Blasting OAU Post-UTME
This is
a kind of article I write every time OAU Post-UTME is forthcoming—which is always
around this time of the year. I write this kind of article just so it helps
someone prepare for the exam. Even now that Covid-19 his holding everything
down this year, it’d feel somehow if this article is not published, as it’s an
annual culture already. But all well and good, it’s still okay that there will
soon be the time when the applicants of OAU will be writing the Post-UTME eventually,
and they will be needing the REAL clues on how to REALLY blast OAU Post-UTME.
Talking
of blasting OAU Post-UTME, you know, it sounds funny to me that almost everyone
of the candidates are always thinking they are capable of blasting OAU Post-UTME
like it’s not even an exam—courtesy all the past questions on OAU Post-UTME
they have tackled and trashed. They think OAU Post-UTME is the simplest in the
world, because all the questions asked are questions that are very easy to relate
to. Even the tutors too, and the past questions, they are always making their
students and readers (respectively) feel too confident over “blasting” the
Post-UTME. But in the end, after the results are released, the news is always
the same: “oh, there is mass failure”, and I'm always like, shut up! You
failed! That should be the concern, not how many people failed. Forgive my
bluntness, but that’s the truth. No matter how much “mass failure” we have, there
must be people who indeed blasted the Post-UTME; why can’t you be one of those
people? That’s the question I ask candidates who give excuses to justifier
their failure.
Now,
though I may not be able to help you find answers to the question of why a
person can fail the Post-UTME, but I can spur you to thinking your way to finding
the answers to the question. This is what I tell my students I tutor in
preparation for the OAU Post-UTME before getting deeper in the tutoring; I tell
them OAU does not place you under her Post-UTME just to test if you know a
thing or not; OAU knows you know something. If you do not know something then
you wouldn’t have passed the UTME to be qualified for the Post-UTME. This is
it, no matter how you passed the UTME to qualify to write OAU Post-UTME, you couldn’t
have passed it if you were a total numskull. Even if na cheat you cheat to pass
the UTME, it must be you cheated your cheating with sense, and that’s almost what
testing you with UTME is all about—wanting to know if you have what it takes to
be in a higher institution. It’s JAMB’s job to test you—with the UTME—if you
know the things that’ll prove that you are worthy of being in a higher
institution, but it’s OAU’s job to test you—with the Post-UTME—if you are
worthy of being in OAU. This makes OAU concern herself in testing how certain
you would still be of what you know if you were placed in a situation that
would confuse you on what you know.
Let me
be practical so you understand this better. JAMB—via the UTME—tests if you know
a thing; that’s why JAMB can ask in the UTME questions like “As used in the
sentence above, what does trick
mean?” and provide options like: (A) deceive (B) dialogue (c) communicate (D)

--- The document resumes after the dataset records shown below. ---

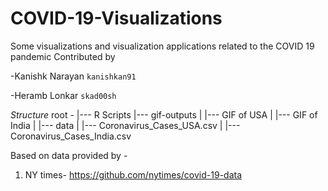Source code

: # COVID-19-Visualizations
Some visualizations and visualization applications related to the COVID 19 pandemic
Contributed by

-Kanishk Narayan `kanishkan91`

-Heramb Lonkar  `skad00sh`

*Structure*
root -
  |--- R Scripts
  |--- gif-outputs
  |     |--- GIF of USA
  |     |--- GIF of India
  |
  |--- data
  |     |--- Coronavirus_Cases_USA.csv
  |     |--- Coronavirus_Cases_India.csv        



Based on data provided by -

1) NY times- https://github.com/nytimes/covid-19-data
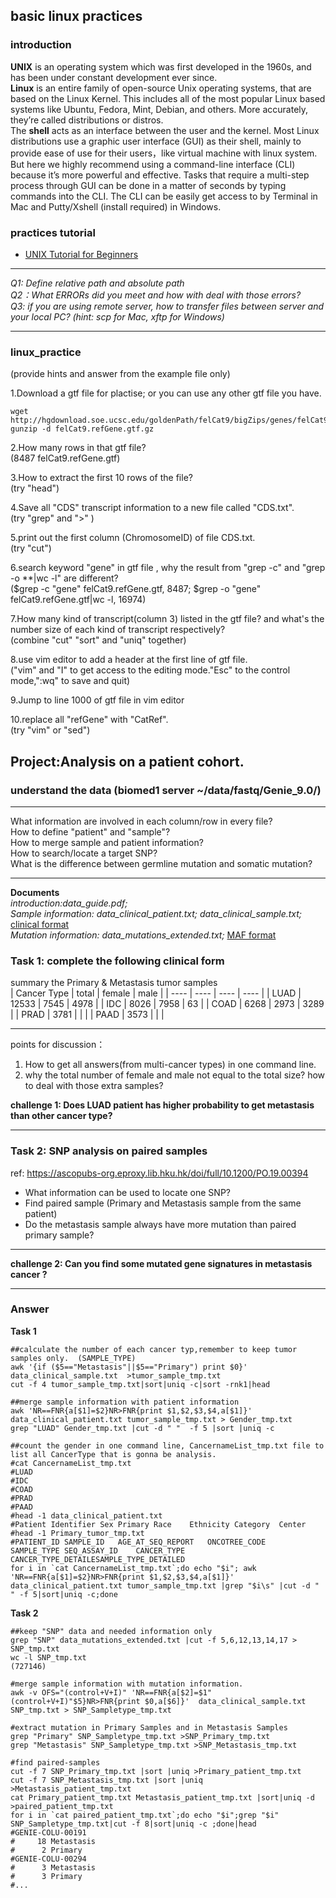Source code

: ## basic linux practices  

### introduction
**UNIX** is an operating system which was first developed in the 1960s, and has been under constant development ever since.  
**Linux** is an entire family of open-source Unix operating systems, that are based on the Linux Kernel. This includes all of the most popular Linux based systems like Ubuntu, Fedora, Mint, Debian, and others. More accurately, they’re called distributions or distros.  
The **shell** acts as an interface between the user and the kernel. Most Linux distributions use a graphic user interface (GUI) as their shell, mainly to provide ease of use for their users，like virtual machine with linux system.  But here we highly recommend using a command-line interface (CLI) because it’s more powerful and effective. Tasks that require a multi-step process through GUI can be done in a matter of seconds by typing commands into the CLI.  The CLI can be easily get access to by Terminal in Mac and Putty/Xshell (install required) in Windows.

### practices tutorial
  - [UNIX Tutorial for Beginners](http://www.ee.surrey.ac.uk/Teaching/Unix/)
  
*************************************************************
*Q1: Define relative path and absolute path*  
*Q2：What ERRORs did you meet and how with deal with those errors?*  
*Q3: if you are using remote server, how to transfer files between server and your local PC? (hint: scp for Mac, xftp for Windows)*   
*************************************************************
  
### linux_practice 
(provide hints and answer from the example file only)  

1.Download a gtf file for plactise; or you can use any other gtf file you have.
```
wget http://hgdownload.soe.ucsc.edu/goldenPath/felCat9/bigZips/genes/felCat9.refGene.gtf.gz
gunzip -d felCat9.refGene.gtf.gz
```

2.How many rows in that gtf file?    
(8487 felCat9.refGene.gtf)  
  
3.How to extract the first 10 rows of the file?  
(try "head")  
  
4.Save all "CDS" transcript information to a new file called "CDS.txt".  
(try "grep" and ">" )  
  
5.print out the first column (ChromosomeID) of file CDS.txt.  
(try "cut")

6.search keyword "gene" in gtf file , why the result from "grep -c" and "grep -o \*\*|wc -l" are different?  
($grep -c "gene" felCat9.refGene.gtf, 8487; $grep -o "gene" felCat9.refGene.gtf|wc -l, 16974)  

7.How many kind of transcript(column 3) listed in the gtf file? and what's the number size of each kind of transcript respectively?  
(combine "cut" "sort" and "uniq" together)  

8.use vim editor to add a header at the first line  of gtf file.  
("vim" and "I" to get access to the editing mode."Esc" to the control mode,":wq" to save and quit)  

9.Jump to line 1000 of gtf file in vim editor  
  
10.replace all "refGene" with "CatRef".  
(try "vim" or "sed")

  
    
    
  
## Project:Analysis on a patient cohort.  

### understand the data  (biomed1 server ~/data/fastq/Genie_9.0/)   

************************************************************* 
What information are involved in each column/row in every file?  
How to define "patient" and "sample"?  
How to merge sample and patient information?  
How to search/locate a target SNP?  
What is the difference between germline mutation and somatic mutation?  
*************************************************************

**Documents**  
*introduction:data_guide.pdf;*  
*Sample information: data_clinical_patient.txt; data_clinical_sample.txt;*    [clinical format](https://docs.cbioportal.org/5.1-data-loading/data-loading/file-formats#clinical-data)  
*Mutation information: data_mutations_extended.txt;*  [MAF format](https://docs.cbioportal.org/5.1-data-loading/data-loading/file-formats#mutation-data)   
  
  

### Task 1: complete the following clinical form  

summary the Primary & Metastasis tumor samples  
|  Cancer Type  | total |  female   | male  |
|  ----  | ----  |  ----  | ----  |
| LUAD  | 12533 | 7545  | 4978 |
| IDC  | 8026 | 7958 | 63 |
| COAD  | 6268 | 2973   |  3289  |
| PRAD  | 3781 |    |    |
| PAAD  | 3573 |    |    |

*************************  
points for discussion：  
1. How to get all answers(from multi-cancer types) in one command line.  
2. why the total number of female and male not equal to the total size? how to deal with those extra samples?    

**challenge 1: Does LUAD patient has higher probability to get metastasis than other cancer type?**  
*************************

    
      
      
  
  
### Task 2: SNP analysis on paired samples 

ref: https://ascopubs-org.eproxy.lib.hku.hk/doi/full/10.1200/PO.19.00394 

- What information can be used to locate one SNP?  
- Find paired sample (Primary and Metastasis sample from the same patient)  
- Do the metastasis sample always have more mutation than paired primary sample?  

***************************  
**challenge 2: Can you find some mutated gene signatures in metastasis cancer ?**    
**********************





### Answer

**Task 1**  

```
##calculate the number of each cancer typ,remember to keep tumor samples only.  (SAMPLE_TYPE)  
awk '{if ($5=="Metastasis"||$5=="Primary") print $0}' data_clinical_sample.txt  >tumor_sample_tmp.txt  
cut -f 4 tumor_sample_tmp.txt|sort|uniq -c|sort -rnk1|head  

##merge sample information with patient information  
awk 'NR==FNR{a[$1]=$2}NR>FNR{print $1,$2,$3,$4,a[$1]}'  data_clinical_patient.txt tumor_sample_tmp.txt > Gender_tmp.txt  
grep "LUAD" Gender_tmp.txt |cut -d " "  -f 5 |sort |uniq -c  

##count the gender in one command line, CancernameList_tmp.txt file to list all CancerType that is gonna be analysis.
#cat CancernameList_tmp.txt  
#LUAD  
#IDC  
#COAD  
#PRAD  
#PAAD   
#head -1 data_clinical_patient.txt  
#Patient Identifier	Sex	Primary Race	Ethnicity Category	Center  
#head -1 Primary_tumor_tmp.txt  
#PATIENT_ID	SAMPLE_ID	AGE_AT_SEQ_REPORT	ONCOTREE_CODE	SAMPLE_TYPE	SEQ_ASSAY_ID	CANCER_TYPE	CANCER_TYPE_DETAILESAMPLE_TYPE_DETAILED 
for i in `cat CancernameList_tmp.txt`;do echo "$i"; awk 'NR==FNR{a[$1]=$2}NR>FNR{print $1,$2,$3,$4,a[$1]}'  data_clinical_patient.txt tumor_sample_tmp.txt |grep "$i\s" |cut -d " " -f 5|sort|uniq -c;done  
```  

**Task 2**   

```
##keep "SNP" data and needed information only  
grep "SNP" data_mutations_extended.txt |cut -f 5,6,12,13,14,17 > SNP_tmp.txt  
wc -l SNP_tmp.txt   
(727146)   
   
#merge sample information with mutation information.   
awk -v OFS="(control+V+I)" 'NR==FNR{a[$2]=$1"(control+V+I)"$5}NR>FNR{print $0,a[$6]}'  data_clinical_sample.txt SNP_tmp.txt > SNP_Sampletype_tmp.txt   
  
#extract mutation in Primary Samples and in Metastasis Samples   
grep "Primary" SNP_Sampletype_tmp.txt >SNP_Primary_tmp.txt   
grep "Metastasis" SNP_Sampletype_tmp.txt >SNP_Metastasis_tmp.txt   
  
#find paired-samples   
cut -f 7 SNP_Primary_tmp.txt |sort |uniq >Primary_patient_tmp.txt  
cut -f 7 SNP_Metastasis_tmp.txt |sort |uniq >Metastasis_patient_tmp.txt  
cat Primary_patient_tmp.txt Metastasis_patient_tmp.txt |sort|uniq -d >paired_patient_tmp.txt  
for i in `cat paired_patient_tmp.txt`;do echo "$i";grep "$i" SNP_Sampletype_tmp.txt|cut -f 8|sort|uniq -c ;done|head  
#GENIE-COLU-00191  
#     18 Metastasis  
#      2 Primary  
#GENIE-COLU-00294  
#      3 Metastasis  
#      3 Primary  
#...  
```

all of the above. But OAU only concerns herself with testing your certainty of
what you know, that’s why they can ask in the Post-UTME questions like “Which
of these is correctly spelt?” and provide options like: (A) manouvre (B)
manouver (C) maneuver (D) maneuvre. This kind of question is not testing if you
know how to spell maneuver, it’s rather testing if you can still know how to spell
maneuver even when you are distracted. And believe me, if I had not stated the
correct spelling of maneuver after asking the question, the tendencies are high
you would have chosen the wrong option if you were left to answer the question
above—even though you are so familiar with the word maneuver. This is why many of
the OAU Post-UTME candidates fail the exam woefully—they are always thinking
the exam is more or less like any other exam; but the reality is: OAU's
Post-UTME is not just any exam, it’s the exam that will prove to you that
everything you think you know are not really known—if you are not careful.
Mentioning
the word ‘careful’ makes it necessary that I also mention that when it comes to
OAU Post-UTME, the next thing after knowing a thing is being careful when you
are called to present what you know. If you are not careful with OAU Post-UTME,
yours truly, you will be trashed! You will be trashed no matter how brilliant
and expert-at-guessing-right you are.
Now, how do you avoid being overconfident and yet falling into OAU’s Post-UTME mousetrap? Simple! Don’t let the cheese on the trap trip you. What’s the cheese? The cheese is how OAU makes her Post-UTME questions look so cheap and yet people who fall for it fail the cheap questions woefully. This has always been my advice to OAU Post-UTME candidates: be prepared for whatever, be informed by all means, and be careful when it is just you and the tricky questions and options with the very short flying time allocated to you to attempt the questions. People who ace the Post-UTME are aware of these things, that’s why they score unbelievably high in the exam. You can score high too, just know what you are doing, and avoid being carried away by your over-sized confident over blasting the Post-UTME; It’s as simple as that.